SET OF TASKS:
a: From the caucus announcement, list each demographic share of the 92 Democratic candidates along with its percentage.
b: Please transcribe the caucus announcement from "RICHMOND (August 13, 2019)" up to and including "Director Trevor Southerland.".

PAGE EXTRACT:

RICHMOND (August 13, 2019) – With less than 3 months until election day, the Virginia House Democratic Caucus is pleased to announce a diverse slate of 92 candidates, the most Democrats to run for the House of Delegates in Virginia history. The 92 Democratic candidates, of whom 52 percent are women, 39 percent are people of color, 33 percent are under 40 years old and 5.4 percent are openly LGBTQ+, are ready to represent their districts and take the majority this November.
“House Democrats are proud to have candidates in 92 districts across the Commonwealth who truly represent their communities. Our diversity is our strength, and we know these leaders will help us achieve more for Virginians,” said House Democratic Caucus Executive Director Trevor Southerland.
In addition to the candidates’ demographic diversity, the caucus has all strived to reflect diversity in the backgrounds and professions in the candidate slate.

EXCERPTED RECORDS:
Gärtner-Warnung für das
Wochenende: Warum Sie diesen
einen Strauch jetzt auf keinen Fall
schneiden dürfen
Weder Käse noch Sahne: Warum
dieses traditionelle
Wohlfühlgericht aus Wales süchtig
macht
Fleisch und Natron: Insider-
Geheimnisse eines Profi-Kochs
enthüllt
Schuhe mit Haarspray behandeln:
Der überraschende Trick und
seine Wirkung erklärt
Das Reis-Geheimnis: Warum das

...

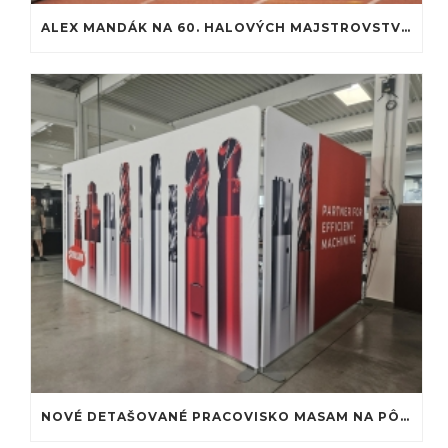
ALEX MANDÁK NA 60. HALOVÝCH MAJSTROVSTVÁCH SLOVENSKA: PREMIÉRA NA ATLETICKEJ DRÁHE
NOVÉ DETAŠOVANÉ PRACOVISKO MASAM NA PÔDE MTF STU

ANSWERS FOR THIS EXERCISE:
a:
- Women: 52 percent
- People of color: 39 percent
- Under 40 years old: 33 percent
- Openly LGBTQ+: 5.4 percent

b:
RICHMOND (August 13, 2019) – With less than 3 months until election day, the Virginia House Democratic Caucus is pleased to announce a diverse slate of 92 candidates, the most Democrats to run for the House of Delegates in Virginia history. The 92 Democratic candidates, of whom 52 percent are women, 39 percent are people of color, 33 percent are under 40 years old and 5.4 percent are openly LGBTQ+, are ready to represent their districts and take the majority this November.
“House Democrats are proud to have candidates in 92 districts across the Commonwealth who truly represent their communities. Our diversity is our strength, and we know these leaders will help us achieve more for Virginians,” said House Democratic Caucus Executive Director Trevor Southerland.